■ REQUIRED WORK: Rewrite the entries from the start through the line containing "pretty good idea of what these things are).", switching "folks" to "people" and leaving everything else unchanged.

*-*-*

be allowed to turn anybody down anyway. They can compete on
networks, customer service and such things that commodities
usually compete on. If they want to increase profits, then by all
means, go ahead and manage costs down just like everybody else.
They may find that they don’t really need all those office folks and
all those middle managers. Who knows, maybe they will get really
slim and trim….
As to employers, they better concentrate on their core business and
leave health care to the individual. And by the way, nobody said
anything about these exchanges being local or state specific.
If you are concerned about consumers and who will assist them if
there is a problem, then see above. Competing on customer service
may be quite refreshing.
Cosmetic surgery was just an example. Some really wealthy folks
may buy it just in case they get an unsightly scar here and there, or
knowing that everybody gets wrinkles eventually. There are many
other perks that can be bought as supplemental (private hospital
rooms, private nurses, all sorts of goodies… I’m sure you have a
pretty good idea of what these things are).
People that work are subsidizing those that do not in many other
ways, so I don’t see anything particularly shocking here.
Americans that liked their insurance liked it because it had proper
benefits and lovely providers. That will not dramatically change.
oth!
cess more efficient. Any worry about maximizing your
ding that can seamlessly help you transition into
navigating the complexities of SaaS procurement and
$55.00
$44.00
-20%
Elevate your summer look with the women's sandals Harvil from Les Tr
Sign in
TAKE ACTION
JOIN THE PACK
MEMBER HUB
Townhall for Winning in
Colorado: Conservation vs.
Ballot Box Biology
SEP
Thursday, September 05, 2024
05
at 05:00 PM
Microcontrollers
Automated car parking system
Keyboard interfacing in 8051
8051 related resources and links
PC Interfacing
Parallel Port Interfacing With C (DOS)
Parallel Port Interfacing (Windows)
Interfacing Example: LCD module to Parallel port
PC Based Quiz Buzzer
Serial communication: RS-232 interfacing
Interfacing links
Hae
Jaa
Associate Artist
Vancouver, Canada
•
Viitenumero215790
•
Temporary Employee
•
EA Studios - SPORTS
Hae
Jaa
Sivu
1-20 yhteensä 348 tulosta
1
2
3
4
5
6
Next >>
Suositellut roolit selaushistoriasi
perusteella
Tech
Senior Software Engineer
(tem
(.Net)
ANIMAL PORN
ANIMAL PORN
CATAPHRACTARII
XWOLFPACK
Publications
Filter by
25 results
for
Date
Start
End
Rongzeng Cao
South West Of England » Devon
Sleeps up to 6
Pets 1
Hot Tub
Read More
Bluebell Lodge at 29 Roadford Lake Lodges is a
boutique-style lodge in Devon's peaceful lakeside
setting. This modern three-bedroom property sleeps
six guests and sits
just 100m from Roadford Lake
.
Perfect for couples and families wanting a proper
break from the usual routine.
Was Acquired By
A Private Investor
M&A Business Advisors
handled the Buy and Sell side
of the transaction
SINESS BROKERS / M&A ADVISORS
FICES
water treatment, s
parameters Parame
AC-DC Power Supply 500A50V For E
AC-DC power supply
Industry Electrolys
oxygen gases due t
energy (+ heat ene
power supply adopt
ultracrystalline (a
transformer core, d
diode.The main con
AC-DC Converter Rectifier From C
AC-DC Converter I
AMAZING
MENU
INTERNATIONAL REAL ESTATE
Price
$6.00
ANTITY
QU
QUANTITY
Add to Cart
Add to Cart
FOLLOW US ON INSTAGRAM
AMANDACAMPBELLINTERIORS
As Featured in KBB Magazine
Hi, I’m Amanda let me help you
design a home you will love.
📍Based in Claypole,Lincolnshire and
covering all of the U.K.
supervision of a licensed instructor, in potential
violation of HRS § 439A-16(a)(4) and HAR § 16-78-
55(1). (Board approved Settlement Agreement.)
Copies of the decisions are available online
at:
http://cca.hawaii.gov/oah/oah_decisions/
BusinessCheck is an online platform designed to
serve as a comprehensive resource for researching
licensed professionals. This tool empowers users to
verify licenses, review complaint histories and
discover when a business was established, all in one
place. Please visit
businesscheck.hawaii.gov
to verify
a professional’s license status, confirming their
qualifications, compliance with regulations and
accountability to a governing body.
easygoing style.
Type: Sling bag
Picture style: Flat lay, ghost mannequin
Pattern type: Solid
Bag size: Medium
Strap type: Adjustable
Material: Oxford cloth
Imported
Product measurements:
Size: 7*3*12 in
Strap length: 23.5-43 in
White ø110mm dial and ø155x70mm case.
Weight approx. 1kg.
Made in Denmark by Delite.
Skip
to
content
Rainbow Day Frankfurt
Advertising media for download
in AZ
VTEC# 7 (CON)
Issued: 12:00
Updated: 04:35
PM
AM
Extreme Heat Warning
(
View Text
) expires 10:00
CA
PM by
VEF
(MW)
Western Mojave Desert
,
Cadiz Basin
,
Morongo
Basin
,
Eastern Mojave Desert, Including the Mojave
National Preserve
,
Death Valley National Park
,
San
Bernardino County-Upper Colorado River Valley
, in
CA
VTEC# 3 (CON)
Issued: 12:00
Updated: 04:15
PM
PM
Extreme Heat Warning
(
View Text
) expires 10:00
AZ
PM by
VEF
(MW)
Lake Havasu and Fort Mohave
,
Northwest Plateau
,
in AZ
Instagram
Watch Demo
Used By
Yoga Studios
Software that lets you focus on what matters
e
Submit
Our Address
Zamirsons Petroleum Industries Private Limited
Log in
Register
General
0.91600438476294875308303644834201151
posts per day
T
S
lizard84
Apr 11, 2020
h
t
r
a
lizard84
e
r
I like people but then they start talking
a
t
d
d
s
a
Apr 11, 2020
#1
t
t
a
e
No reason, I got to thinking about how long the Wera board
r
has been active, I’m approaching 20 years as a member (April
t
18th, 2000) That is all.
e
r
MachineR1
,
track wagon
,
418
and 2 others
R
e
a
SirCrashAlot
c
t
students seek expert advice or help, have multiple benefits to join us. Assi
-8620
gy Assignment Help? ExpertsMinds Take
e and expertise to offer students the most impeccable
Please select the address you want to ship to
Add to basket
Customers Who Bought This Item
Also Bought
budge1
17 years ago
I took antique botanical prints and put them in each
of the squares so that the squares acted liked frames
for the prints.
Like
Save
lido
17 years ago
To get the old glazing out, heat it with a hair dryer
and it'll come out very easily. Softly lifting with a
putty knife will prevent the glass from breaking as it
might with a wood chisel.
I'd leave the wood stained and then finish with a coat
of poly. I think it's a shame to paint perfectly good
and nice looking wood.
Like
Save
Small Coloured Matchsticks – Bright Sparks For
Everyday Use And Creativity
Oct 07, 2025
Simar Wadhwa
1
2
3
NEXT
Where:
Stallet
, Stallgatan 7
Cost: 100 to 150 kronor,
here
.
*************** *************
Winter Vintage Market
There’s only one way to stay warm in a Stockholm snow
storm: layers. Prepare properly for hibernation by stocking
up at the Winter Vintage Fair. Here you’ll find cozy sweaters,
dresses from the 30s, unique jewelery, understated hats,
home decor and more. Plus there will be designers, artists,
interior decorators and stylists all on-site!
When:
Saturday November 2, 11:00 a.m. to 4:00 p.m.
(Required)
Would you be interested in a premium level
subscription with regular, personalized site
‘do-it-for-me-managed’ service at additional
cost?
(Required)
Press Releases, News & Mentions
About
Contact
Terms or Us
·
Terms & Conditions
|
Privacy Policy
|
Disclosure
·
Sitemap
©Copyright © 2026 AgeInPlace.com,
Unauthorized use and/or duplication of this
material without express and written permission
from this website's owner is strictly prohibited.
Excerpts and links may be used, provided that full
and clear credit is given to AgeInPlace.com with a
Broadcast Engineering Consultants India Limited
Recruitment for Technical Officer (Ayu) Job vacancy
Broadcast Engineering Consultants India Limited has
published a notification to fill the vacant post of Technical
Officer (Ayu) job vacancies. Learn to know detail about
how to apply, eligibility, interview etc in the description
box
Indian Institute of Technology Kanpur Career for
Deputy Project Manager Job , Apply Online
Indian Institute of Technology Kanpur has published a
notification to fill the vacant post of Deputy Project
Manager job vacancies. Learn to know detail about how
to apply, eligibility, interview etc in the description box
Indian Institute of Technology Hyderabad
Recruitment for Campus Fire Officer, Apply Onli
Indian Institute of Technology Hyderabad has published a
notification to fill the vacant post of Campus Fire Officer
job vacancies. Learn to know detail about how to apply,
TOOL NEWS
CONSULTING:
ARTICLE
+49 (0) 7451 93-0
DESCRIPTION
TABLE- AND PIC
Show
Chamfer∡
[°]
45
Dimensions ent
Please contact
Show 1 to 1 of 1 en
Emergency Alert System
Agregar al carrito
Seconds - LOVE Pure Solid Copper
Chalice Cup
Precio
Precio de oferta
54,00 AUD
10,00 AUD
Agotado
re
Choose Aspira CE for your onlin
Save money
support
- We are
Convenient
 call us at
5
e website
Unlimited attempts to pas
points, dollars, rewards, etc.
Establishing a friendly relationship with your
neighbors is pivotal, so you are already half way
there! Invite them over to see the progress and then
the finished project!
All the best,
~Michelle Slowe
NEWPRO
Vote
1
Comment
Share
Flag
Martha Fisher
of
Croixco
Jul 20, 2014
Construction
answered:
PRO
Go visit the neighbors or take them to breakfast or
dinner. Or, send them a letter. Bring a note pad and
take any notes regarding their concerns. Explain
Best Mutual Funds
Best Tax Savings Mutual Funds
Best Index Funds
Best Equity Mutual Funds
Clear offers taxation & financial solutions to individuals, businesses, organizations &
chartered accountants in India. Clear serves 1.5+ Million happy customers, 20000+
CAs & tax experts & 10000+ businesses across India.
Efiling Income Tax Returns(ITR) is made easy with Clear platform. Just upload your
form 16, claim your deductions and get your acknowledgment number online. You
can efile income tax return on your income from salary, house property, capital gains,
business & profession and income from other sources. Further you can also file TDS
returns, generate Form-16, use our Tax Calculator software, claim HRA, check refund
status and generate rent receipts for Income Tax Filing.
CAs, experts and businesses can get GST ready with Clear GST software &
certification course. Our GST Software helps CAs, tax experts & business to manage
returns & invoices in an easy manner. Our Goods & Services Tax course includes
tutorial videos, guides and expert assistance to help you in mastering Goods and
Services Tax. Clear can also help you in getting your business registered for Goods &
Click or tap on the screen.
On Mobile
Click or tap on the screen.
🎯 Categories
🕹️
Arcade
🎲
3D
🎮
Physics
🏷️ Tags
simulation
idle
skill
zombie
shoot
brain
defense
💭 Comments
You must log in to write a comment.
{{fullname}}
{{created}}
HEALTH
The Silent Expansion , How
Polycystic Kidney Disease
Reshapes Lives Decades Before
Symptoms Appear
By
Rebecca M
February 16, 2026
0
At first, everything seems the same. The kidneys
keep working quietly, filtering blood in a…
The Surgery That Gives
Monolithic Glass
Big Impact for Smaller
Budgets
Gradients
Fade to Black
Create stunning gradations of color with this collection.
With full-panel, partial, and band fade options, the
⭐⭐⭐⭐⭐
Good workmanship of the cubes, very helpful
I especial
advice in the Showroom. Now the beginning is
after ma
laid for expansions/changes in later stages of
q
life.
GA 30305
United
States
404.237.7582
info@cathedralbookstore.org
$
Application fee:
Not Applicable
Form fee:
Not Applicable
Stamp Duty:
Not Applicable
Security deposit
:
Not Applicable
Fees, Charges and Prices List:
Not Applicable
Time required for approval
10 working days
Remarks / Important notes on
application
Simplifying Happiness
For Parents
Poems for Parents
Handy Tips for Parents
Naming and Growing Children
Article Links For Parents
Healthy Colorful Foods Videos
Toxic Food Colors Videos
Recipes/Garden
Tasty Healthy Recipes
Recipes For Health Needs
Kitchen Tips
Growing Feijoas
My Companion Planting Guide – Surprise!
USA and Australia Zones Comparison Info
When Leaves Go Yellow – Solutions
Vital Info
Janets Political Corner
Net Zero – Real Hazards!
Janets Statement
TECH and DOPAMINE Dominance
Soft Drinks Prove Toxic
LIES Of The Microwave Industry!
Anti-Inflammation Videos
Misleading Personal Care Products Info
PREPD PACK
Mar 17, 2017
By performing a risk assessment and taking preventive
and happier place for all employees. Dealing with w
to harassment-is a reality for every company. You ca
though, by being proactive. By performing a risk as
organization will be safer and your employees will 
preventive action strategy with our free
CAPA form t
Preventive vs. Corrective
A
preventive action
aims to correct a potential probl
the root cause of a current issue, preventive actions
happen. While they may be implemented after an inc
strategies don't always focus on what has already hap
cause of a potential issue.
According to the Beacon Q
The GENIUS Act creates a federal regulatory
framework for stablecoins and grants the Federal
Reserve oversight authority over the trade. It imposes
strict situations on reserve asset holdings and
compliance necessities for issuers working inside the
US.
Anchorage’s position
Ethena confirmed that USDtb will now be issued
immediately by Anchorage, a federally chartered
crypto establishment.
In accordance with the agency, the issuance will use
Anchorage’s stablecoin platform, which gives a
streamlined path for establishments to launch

*-*-*

■ OUTPUT OF THE EXERCISE:
be allowed to turn anybody down anyway. They can compete on
networks, customer service and such things that commodities
usually compete on. If they want to increase profits, then by all
means, go ahead and manage costs down just like everybody else.
They may find that they don’t really need all those office people and
all those middle managers. Who knows, maybe they will get really
slim and trim….
As to employers, they better concentrate on their core business and
leave health care to the individual. And by the way, nobody said
anything about these exchanges being local or state specific.
If you are concerned about consumers and who will assist them if
there is a problem, then see above. Competing on customer service
may be quite refreshing.
Cosmetic surgery was just an example. Some really wealthy people
may buy it just in case they get an unsightly scar here and there, or
knowing that everybody gets wrinkles eventually. There are many
other perks that can be bought as supplemental (private hospital
rooms, private nurses, all sorts of goodies… I’m sure you have a
pretty good idea of what these things are).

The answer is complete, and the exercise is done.